Il neoromanesco di Tommasino

Nel libro "La Befana e er battiscopa"


20 novembre 2006 –
Si è parlato a ragione di neoromanesco a proposito della poesia di Pier Mattia Tommasino, il quale, in effetti, si allontana notevolmente dalla parlata del centro per creare una sua lingua periferica, originale nella sapiente utilizzazione del gergo giovanile e nel frequente apporto di conii personali (… na cornacchia / coll’occhi tristallini; … stévera / ner gnente; ecc.).

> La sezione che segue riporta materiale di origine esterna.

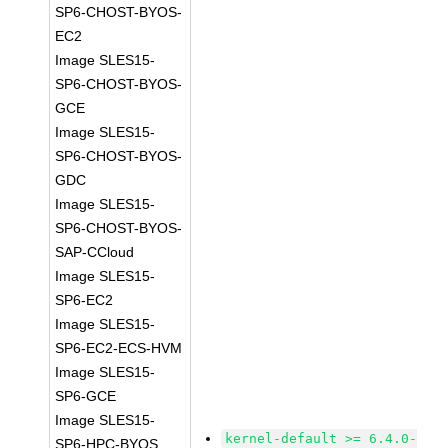
SP6-CHOST-BYOS-
EC2
Image SLES15-
SP6-CHOST-BYOS-
GCE
Image SLES15-
SP6-CHOST-BYOS-
GDC
Image SLES15-
SP6-CHOST-BYOS-
SAP-CCloud
Image SLES15-
SP6-EC2
Image SLES15-
SP6-EC2-ECS-HVM
Image SLES15-
SP6-GCE
Image SLES15-
kernel-default >= 6.4.0-
SP6-HPC-BYOS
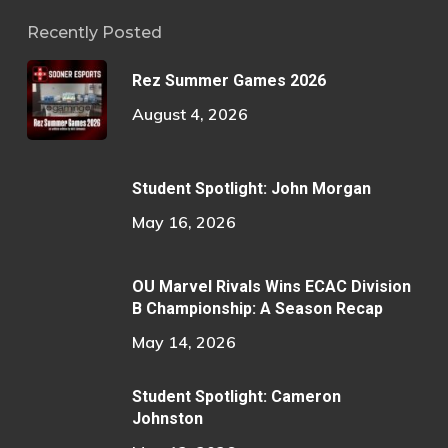
Recently Posted
Rez Summer Games 2026
August 4, 2026
Student Spotlight: John Morgan
May 16, 2026
OU Marvel Rivals Wins ECAC Division
B Championship: A Season Recap
May 14, 2026
Student Spotlight: Cameron
Johnston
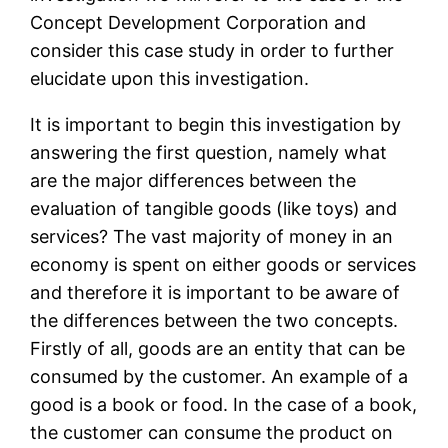
Concept Development Corporation and
consider this case study in order to further
elucidate upon this investigation.
It is important to begin this investigation by
answering the first question, namely what
are the major differences between the
evaluation of tangible goods (like toys) and
services? The vast majority of money in an
economy is spent on either goods or services
and therefore it is important to be aware of
the differences between the two concepts.
Firstly of all, goods are an entity that can be
consumed by the customer. An example of a
good is a book or food. In the case of a book,
the customer can consume the product on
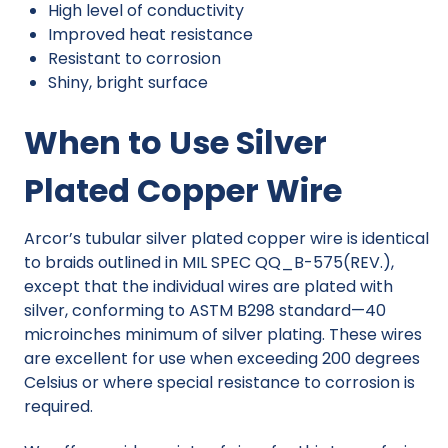
High level of conductivity
Improved heat resistance
Resistant to corrosion
Shiny, bright surface
When to Use Silver
Plated Copper Wire
Arcor’s tubular silver plated copper wire is identical
to braids outlined in MIL SPEC QQ_B-575(REV.),
except that the individual wires are plated with
silver, conforming to ASTM B298 standard—40
microinches minimum of silver plating. These wires
are excellent for use when exceeding 200 degrees
Celsius or where special resistance to corrosion is
required.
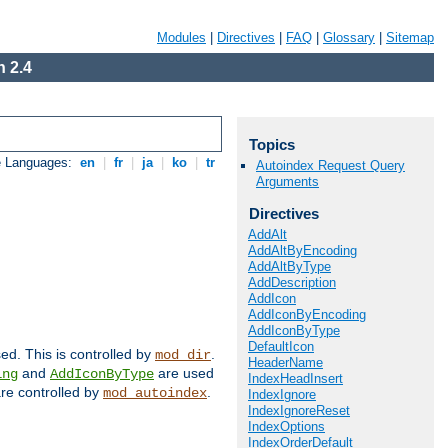
Modules
|
Directives
|
FAQ
|
Glossary
|
Sitemap
 2.4
Topics
e Languages:
en
|
fr
|
ja
|
ko
|
tr
Autoindex Request Query
Arguments
Directives
AddAlt
AddAltByEncoding
AddAltByType
AddDescription
AddIcon
AddIconByEncoding
AddIconByType
DefaultIcon
sed. This is controlled by
.
mod_dir
HeaderName
and
are used
ing
AddIconByType
IndexHeadInsert
 are controlled by
.
mod_autoindex
IndexIgnore
IndexIgnoreReset
IndexOptions
IndexOrderDefault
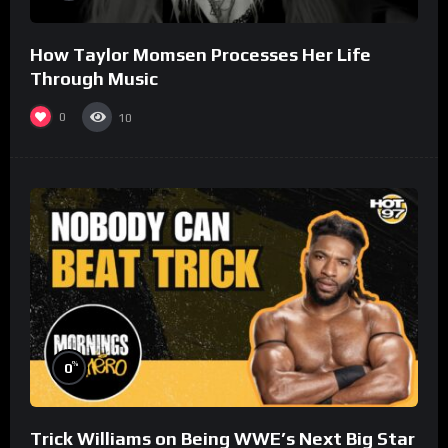
How Taylor Momsen Processes Her Life
Through Music
0
10
%
0
Trick Williams on Being WWE’s Next Big Star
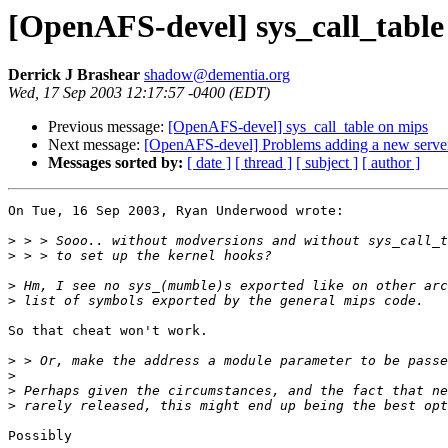
[OpenAFS-devel] sys_call_table
Derrick J Brashear
shadow@dementia.org
Wed, 17 Sep 2003 12:17:57 -0400 (EDT)
Previous message:
[OpenAFS-devel] sys_call_table on mips
Next message:
[OpenAFS-devel] Problems adding a new server
Messages sorted by:
[ date ]
[ thread ]
[ subject ]
[ author ]
On Tue, 16 Sep 2003, Ryan Underwood wrote:

>
>
>
>
So that cheat won't work.

>
>
>
>
Possibly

Ma un altro elemento mi pare di poter cogliere: ed è che la traduzione ha un indispensabile ruolo di comprimario. Qui essa non si assegna la funzione utilitaristica di agevolare la comprensione e non è neanche creazione altra rispetto al testo base, ma insieme ad esso tende a penetrare fin nei recessi più profondi dell’ispirazione: insomma, due testi che, muovendo da direzioni diverse, confluiscono entrambi a realizzare l’evento poetico, di cui, certo, la versione in dialetto rappresenta la melodia prinicipale, mentre quella in lingua fa da sfondo armonico o, se si preferisce, da controcanto. Sicché il lettore alternativamente pencola tra l’una e l’altra temperie in un gioco irrisolto di tensioni e di allentamenti, in cui l’accordo di posa prepara la nuova dissonanza.


Gergo, si diceva. E per di più da trivio: per colmare con una buona dose di autoironia un soffocante vuoto esistenziale; per evadere dall’arida banalità del quotidiano; per redimere le fruste frasi fatte mettendole in rovente frizione con una impossibile attesa: ma di che cosa, poi? Forse di un sogno, per esorcizzare la fuggevolezza della vita; forse dell’Amore con l’A maiuscola, nell’eterno binomio con la Morte, insieme invocata e ripugnante (Azzittamose ‘n attimo, / amó. Stasera pe fà robba ciabbasta / l’ottobbrata e sta voja de smicià, / nun me chiede de truccatte da mignotta. Stasera, / sarebbe da fà ‘r vento e nun pagà / er conto co la morte.//).


Nicola Fiorentino


Pier Mattia Tommasino, La befana e er battiscopa, Edizioni Cofine, 2006. Presentazione di Ugo Vignuzzi.